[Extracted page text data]
:::

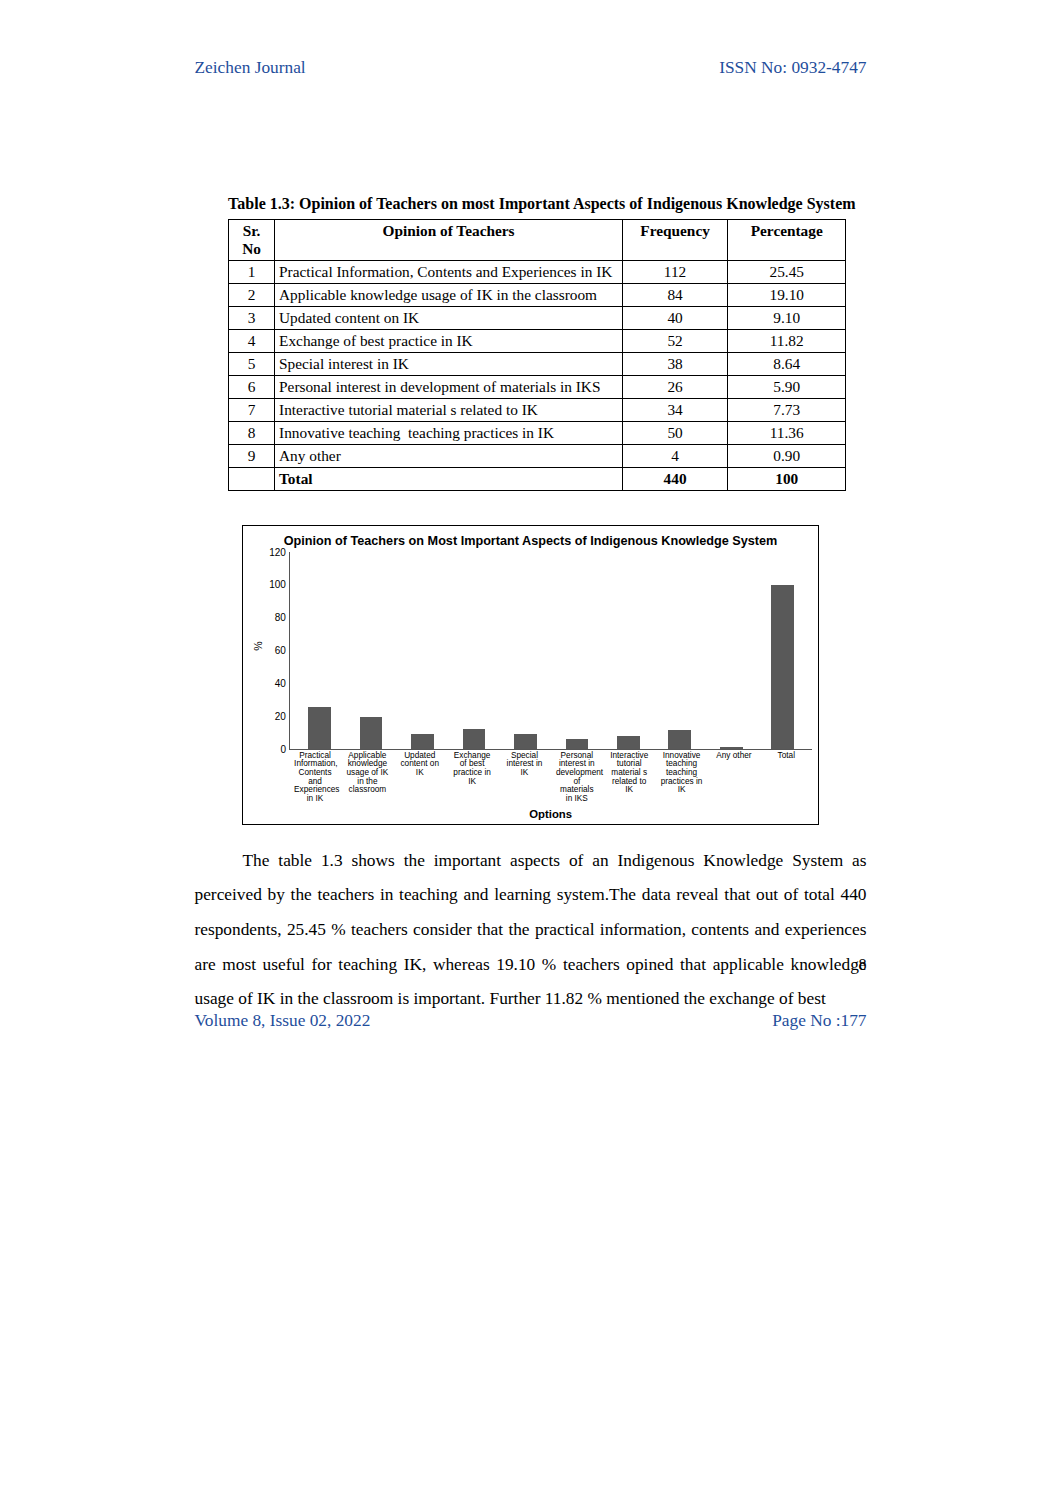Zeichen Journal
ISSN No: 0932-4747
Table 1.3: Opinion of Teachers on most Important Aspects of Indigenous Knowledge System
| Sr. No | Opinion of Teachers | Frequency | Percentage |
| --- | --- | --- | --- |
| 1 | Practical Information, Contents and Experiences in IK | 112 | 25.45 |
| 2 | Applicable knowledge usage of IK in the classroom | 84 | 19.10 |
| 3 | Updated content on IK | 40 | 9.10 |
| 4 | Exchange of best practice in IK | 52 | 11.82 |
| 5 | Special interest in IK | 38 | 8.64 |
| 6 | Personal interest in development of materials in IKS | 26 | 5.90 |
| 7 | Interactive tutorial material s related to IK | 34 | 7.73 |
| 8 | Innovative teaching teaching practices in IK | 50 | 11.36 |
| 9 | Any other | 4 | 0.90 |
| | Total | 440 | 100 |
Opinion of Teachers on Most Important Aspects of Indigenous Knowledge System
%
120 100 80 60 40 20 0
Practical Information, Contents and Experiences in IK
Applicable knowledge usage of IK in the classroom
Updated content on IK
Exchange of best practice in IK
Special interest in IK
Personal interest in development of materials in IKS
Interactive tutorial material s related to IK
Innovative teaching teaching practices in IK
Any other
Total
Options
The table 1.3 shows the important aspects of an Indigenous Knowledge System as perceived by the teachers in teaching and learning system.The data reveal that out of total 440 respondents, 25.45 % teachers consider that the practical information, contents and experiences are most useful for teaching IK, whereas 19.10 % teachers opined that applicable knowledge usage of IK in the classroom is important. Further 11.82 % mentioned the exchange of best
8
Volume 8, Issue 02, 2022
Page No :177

:::

* Exercise brief: Wherever the string "tutorial" shows up in a line of the records, count that line once. Report the total alone.

* Output below: 2